**What the exercise asks:**
Rewrite the records from the start through the line that contains "family: Amanitaceae", substituting "division" for each "phylum" and changing nothing else.

**Given information:**
____________

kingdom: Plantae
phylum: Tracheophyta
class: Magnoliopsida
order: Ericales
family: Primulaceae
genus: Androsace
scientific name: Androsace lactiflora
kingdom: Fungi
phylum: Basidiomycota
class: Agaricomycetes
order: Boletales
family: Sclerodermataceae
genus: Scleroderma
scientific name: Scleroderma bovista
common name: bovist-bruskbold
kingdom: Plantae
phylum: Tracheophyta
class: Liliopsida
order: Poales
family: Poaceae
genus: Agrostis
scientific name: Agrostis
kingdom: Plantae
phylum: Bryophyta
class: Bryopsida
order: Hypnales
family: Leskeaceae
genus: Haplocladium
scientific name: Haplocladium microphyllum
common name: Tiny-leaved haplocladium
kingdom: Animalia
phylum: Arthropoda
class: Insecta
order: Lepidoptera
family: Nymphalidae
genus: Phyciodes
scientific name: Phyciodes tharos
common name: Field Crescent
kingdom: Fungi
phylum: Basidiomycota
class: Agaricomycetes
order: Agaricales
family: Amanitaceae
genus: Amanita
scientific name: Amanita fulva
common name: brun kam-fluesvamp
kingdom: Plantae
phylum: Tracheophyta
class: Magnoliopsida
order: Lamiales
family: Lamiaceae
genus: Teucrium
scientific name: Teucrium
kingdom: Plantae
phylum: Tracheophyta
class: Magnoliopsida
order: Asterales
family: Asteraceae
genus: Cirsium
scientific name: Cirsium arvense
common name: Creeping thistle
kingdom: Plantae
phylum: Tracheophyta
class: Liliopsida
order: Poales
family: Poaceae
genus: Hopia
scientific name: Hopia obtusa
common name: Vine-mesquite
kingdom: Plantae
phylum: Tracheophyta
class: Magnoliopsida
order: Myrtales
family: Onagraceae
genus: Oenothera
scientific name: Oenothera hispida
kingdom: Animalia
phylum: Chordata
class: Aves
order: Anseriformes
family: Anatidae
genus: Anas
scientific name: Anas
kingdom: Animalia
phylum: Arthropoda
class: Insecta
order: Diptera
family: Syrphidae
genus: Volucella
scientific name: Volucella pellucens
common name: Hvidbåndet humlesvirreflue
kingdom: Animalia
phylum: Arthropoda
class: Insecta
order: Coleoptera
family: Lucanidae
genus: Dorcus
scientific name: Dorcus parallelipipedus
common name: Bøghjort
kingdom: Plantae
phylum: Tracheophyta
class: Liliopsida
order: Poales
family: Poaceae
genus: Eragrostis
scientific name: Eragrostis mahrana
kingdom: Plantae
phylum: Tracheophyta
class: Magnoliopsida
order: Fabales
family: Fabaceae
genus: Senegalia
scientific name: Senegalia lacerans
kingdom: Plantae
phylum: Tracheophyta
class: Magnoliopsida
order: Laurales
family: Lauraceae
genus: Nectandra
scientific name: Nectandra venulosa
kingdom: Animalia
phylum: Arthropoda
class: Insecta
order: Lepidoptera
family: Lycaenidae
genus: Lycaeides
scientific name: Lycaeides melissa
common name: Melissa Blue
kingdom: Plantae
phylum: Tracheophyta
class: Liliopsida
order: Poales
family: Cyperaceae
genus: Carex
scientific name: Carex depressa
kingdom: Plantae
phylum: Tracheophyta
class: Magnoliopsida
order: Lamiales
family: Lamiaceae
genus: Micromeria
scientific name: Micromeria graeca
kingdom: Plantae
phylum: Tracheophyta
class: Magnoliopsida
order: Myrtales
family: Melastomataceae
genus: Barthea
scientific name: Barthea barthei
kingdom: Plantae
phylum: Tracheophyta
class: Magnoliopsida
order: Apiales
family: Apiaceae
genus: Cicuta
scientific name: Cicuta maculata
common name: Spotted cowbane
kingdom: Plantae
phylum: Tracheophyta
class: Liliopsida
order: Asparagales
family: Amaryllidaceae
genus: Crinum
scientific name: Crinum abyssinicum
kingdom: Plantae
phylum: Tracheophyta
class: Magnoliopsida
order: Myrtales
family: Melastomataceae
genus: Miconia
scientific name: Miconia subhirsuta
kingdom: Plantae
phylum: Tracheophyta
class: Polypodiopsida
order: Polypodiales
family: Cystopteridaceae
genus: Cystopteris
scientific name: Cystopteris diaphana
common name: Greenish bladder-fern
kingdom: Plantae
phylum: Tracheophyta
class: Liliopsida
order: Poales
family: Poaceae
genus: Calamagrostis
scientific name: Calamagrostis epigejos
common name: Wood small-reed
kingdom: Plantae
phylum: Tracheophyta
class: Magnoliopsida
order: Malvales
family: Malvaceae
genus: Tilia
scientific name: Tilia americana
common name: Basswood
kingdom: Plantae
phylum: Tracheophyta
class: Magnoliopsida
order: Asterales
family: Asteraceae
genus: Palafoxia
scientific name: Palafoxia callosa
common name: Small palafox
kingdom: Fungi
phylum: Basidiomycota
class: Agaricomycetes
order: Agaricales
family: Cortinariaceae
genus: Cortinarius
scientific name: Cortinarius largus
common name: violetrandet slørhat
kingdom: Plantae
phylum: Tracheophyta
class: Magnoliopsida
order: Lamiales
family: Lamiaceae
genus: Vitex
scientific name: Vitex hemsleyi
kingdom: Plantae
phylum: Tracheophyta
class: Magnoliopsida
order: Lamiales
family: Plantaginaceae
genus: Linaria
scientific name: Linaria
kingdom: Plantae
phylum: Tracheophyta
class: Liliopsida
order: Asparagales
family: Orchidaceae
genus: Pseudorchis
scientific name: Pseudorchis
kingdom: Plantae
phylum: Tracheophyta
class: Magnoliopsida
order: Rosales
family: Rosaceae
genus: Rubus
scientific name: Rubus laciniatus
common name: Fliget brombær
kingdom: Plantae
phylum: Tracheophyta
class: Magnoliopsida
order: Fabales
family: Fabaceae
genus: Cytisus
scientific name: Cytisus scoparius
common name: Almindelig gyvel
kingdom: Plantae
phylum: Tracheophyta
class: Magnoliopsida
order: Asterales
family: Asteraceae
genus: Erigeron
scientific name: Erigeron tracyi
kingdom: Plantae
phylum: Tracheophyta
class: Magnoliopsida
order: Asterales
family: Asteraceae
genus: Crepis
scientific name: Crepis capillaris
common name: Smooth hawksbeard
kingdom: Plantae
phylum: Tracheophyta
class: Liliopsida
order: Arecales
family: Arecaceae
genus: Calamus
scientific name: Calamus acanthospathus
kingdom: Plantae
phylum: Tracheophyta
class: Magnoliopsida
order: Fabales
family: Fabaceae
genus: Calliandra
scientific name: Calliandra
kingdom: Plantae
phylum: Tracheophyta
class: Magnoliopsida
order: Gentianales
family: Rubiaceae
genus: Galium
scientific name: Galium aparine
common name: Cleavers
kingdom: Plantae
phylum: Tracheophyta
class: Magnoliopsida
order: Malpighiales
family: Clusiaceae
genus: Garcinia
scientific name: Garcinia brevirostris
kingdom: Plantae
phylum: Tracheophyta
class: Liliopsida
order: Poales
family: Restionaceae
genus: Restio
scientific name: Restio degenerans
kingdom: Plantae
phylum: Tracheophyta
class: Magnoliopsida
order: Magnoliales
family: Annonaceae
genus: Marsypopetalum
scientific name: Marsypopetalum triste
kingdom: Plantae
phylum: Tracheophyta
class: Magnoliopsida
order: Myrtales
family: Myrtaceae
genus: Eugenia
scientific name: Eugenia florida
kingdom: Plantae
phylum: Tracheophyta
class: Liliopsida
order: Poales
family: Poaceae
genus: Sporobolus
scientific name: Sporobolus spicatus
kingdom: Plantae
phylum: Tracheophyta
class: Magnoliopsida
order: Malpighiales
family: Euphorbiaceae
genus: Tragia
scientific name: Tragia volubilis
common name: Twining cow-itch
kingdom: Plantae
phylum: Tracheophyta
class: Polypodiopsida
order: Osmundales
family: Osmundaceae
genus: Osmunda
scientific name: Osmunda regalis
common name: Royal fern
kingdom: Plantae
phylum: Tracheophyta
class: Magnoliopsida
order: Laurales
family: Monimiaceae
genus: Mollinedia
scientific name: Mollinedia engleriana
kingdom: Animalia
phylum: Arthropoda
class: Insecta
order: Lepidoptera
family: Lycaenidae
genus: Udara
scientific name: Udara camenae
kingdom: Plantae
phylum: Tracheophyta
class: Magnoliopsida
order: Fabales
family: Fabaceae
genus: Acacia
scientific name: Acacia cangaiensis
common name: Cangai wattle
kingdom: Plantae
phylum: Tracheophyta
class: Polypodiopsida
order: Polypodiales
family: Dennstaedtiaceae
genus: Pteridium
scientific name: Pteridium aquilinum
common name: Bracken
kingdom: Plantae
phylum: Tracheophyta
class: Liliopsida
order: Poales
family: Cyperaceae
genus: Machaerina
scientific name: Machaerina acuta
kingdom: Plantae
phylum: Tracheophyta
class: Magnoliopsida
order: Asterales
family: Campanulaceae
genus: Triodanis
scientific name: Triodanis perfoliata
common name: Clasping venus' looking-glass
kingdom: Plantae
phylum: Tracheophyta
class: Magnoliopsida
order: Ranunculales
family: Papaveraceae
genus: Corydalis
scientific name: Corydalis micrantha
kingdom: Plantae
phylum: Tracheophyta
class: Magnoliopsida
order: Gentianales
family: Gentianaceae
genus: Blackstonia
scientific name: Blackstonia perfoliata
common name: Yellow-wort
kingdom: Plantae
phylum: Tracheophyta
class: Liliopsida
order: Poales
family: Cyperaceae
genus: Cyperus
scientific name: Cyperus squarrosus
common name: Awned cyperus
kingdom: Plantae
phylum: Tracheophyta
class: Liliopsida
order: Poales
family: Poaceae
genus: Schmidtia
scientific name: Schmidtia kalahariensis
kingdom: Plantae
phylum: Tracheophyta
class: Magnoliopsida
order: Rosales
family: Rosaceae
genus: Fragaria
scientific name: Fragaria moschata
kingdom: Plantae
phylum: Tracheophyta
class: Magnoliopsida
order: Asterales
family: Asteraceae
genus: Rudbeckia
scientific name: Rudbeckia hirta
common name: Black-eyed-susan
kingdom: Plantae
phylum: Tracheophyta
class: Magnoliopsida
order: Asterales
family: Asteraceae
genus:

____________

**Output of the task:**
kingdom: Plantae
division: Tracheophyta
class: Magnoliopsida
order: Ericales
family: Primulaceae
genus: Androsace
scientific name: Androsace lactiflora
kingdom: Fungi
division: Basidiomycota
class: Agaricomycetes
order: Boletales
family: Sclerodermataceae
genus: Scleroderma
scientific name: Scleroderma bovista
common name: bovist-bruskbold
kingdom: Plantae
division: Tracheophyta
class: Liliopsida
order: Poales
family: Poaceae
genus: Agrostis
scientific name: Agrostis
kingdom: Plantae
division: Bryophyta
class: Bryopsida
order: Hypnales
family: Leskeaceae
genus: Haplocladium
scientific name: Haplocladium microphyllum
common name: Tiny-leaved haplocladium
kingdom: Animalia
division: Arthropoda
class: Insecta
order: Lepidoptera
family: Nymphalidae
genus: Phyciodes
scientific name: Phyciodes tharos
common name: Field Crescent
kingdom: Fungi
division: Basidiomycota
class: Agaricomycetes
order: Agaricales
family: Amanitaceae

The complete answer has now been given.